--- DATA FOR PROCESSING Enclosed Below ---

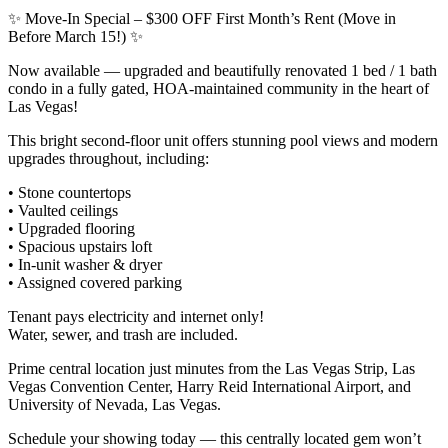
✨ Move-In Special – $300 OFF First Month’s Rent (Move in
Before March 15!) ✨
Now available — upgraded and beautifully renovated 1 bed / 1 bath
condo in a fully gated, HOA-maintained community in the heart of
Las Vegas!
This bright second-floor unit offers stunning pool views and modern
upgrades throughout, including:
• Stone countertops
• Vaulted ceilings
• Upgraded flooring
• Spacious upstairs loft
• In-unit washer & dryer
• Assigned covered parking
Tenant pays electricity and internet only!
Water, sewer, and trash are included.
Prime central location just minutes from the Las Vegas Strip, Las
Vegas Convention Center, Harry Reid International Airport, and
University of Nevada, Las Vegas.
Schedule your showing today — this centrally located gem won’t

--- End of Enclosed DATA FOR PROCESSING ---

AIM OF THE EXERCISE.
Lay out all the lines above as a numbered list, skipping any blank ones and leaving out the pictures.

ANSWER AREA.
1. ✨ Move-In Special – $300 OFF First Month’s Rent (Move in
2. Before March 15!) ✨
3. Now available — upgraded and beautifully renovated 1 bed / 1 bath
4. condo in a fully gated, HOA-maintained community in the heart of
5. Las Vegas!
6. This bright second-floor unit offers stunning pool views and modern
7. upgrades throughout, including:
8. • Stone countertops
9. • Vaulted ceilings
10. • Upgraded flooring
11. • Spacious upstairs loft
12. • In-unit washer & dryer
13. • Assigned covered parking
14. Tenant pays electricity and internet only!
15. Water, sewer, and trash are included.
16. Prime central location just minutes from the Las Vegas Strip, Las
17. Vegas Convention Center, Harry Reid International Airport, and
18. University of Nevada, Las Vegas.
19. Schedule your showing today — this centrally located gem won’t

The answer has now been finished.